Results on UDF compilation discussed in the “Server-side Logic Execution” lecture of CMU 15-721 were interesting.
-
The first result in this area was: K. Ramachandra, et al., Froid: Optimization of Imperative Programs in a Relational Database (VLDB, 2017) https://arxiv.org/abs/1712.00498
- A subset of UDF can be compiled to SQL. Then standard query optimization routines apply.
- Decorrelation of user defined function invocations in queries (2014, link) is what the Froid paper is based on.
-
C. Duta, et al., Compiling PL/SQL Away (CIDR, 2020, https://arxiv.org/abs/1909.03291)
- Instead of compiling UDFs to SQL, target “common table expressions”.
- Supports more UDF constructs (loops!).
- Also, the code is set up as a middleware between the application and the database. UDFs are converted to SQL before they reach the database.
- “More PL-ey”.
-
Umbra’s optimizer is better at “de-correlating” than Froid. (source: lecture & links later in this post)

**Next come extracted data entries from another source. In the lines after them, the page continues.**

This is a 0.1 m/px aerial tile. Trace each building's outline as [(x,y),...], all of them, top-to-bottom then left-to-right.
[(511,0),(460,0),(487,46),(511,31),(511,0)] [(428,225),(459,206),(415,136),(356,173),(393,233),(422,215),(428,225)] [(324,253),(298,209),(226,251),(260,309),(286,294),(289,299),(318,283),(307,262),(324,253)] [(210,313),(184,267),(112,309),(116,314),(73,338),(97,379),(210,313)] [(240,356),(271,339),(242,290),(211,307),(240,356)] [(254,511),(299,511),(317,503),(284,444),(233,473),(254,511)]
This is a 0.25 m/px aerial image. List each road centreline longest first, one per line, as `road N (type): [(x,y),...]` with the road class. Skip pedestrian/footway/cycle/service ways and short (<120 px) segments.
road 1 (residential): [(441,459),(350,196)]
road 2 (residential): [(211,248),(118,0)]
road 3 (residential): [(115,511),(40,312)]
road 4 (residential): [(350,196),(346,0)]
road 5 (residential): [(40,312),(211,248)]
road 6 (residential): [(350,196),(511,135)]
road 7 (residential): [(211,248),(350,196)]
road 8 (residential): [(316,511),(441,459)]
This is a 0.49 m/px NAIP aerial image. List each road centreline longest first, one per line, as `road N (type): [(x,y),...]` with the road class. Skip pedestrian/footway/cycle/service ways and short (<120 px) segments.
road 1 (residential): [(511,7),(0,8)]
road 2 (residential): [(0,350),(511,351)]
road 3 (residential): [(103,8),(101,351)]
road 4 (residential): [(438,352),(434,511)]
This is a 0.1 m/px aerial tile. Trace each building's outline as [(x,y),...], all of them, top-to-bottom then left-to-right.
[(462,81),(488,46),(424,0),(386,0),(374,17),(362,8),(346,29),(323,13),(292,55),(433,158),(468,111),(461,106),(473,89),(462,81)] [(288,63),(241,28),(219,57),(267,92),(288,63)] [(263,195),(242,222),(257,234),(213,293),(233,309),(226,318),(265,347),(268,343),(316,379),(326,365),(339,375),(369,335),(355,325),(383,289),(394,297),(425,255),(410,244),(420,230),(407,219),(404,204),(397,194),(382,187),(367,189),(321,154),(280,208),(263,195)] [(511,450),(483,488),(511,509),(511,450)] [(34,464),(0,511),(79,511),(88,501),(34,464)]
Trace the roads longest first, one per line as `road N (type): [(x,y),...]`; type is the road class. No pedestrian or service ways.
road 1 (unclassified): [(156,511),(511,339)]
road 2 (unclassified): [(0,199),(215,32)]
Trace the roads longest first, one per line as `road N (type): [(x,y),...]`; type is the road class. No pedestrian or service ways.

Looking up the lecturer, I found this paper on batching: Dear User-Defined Functions, Inlining isn’t working out so great for us. Let’s try batching to make our relationship work. Sincerely, SQL (CIDR 2024, slides)
- The gist of it seems to be that if the database system supports Neumann-style (the BTW 2015 paper above), then inlining is preferred. But there are cases where batching is better (e.g. certain query shapes against MS SQL).